Work task
If an entry below holds a picture, leave the picture out and print the rest exactly.

[Skeletal landmark data]
"""

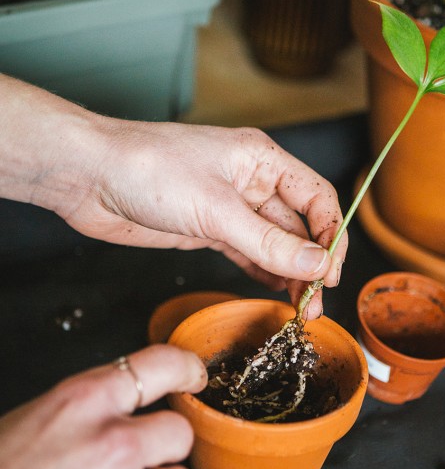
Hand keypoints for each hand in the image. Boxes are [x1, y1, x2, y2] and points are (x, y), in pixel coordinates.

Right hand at [0, 345, 204, 468]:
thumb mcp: (33, 421)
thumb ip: (90, 411)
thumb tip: (136, 410)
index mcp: (84, 402)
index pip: (162, 366)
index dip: (186, 369)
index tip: (194, 378)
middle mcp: (114, 445)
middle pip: (181, 433)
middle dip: (162, 448)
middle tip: (131, 465)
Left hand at [67, 122, 345, 317]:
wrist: (89, 176)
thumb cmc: (147, 170)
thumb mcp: (216, 210)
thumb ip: (269, 243)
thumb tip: (317, 264)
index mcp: (261, 159)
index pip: (317, 198)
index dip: (331, 236)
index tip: (329, 274)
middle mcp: (250, 181)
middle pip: (299, 225)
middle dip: (311, 263)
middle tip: (315, 303)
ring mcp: (229, 207)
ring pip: (275, 243)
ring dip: (290, 274)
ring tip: (300, 308)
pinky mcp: (207, 229)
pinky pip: (249, 253)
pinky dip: (264, 273)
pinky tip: (277, 292)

"""

Answer box
Hand keypoints for each hand in the image. Boxes are [x1, y1, x2, y2] and points are (x, y), in pixel coordinates.

Right hand at [0, 345, 204, 468]:
thumb mcp: (33, 421)
thumb ip: (90, 411)
thumb tip: (136, 410)
index mcp: (84, 402)
index pip: (162, 366)
index dip: (186, 369)
index tip: (194, 378)
middle mcp: (114, 445)
middle pip: (181, 433)
middle dip: (162, 448)
middle tip: (131, 465)
Left hand at [67, 122, 345, 317]:
wrist: (89, 176)
thumb cmc: (147, 170)
thumb mcp: (216, 210)
thumb ip: (269, 243)
thumb tip: (317, 264)
index mcp: (261, 159)
index pip: (317, 198)
index dip: (331, 236)
index tip: (329, 274)
middle mcp: (250, 181)
middle pip: (299, 225)
middle dip: (311, 263)
middle tip: (315, 303)
ring mcp: (229, 207)
ring pip: (275, 243)
ring dip: (290, 274)
ring tip: (300, 308)
pinky mcp: (207, 229)
pinky pip: (249, 253)
pinky dip: (264, 273)
pinky tip: (277, 292)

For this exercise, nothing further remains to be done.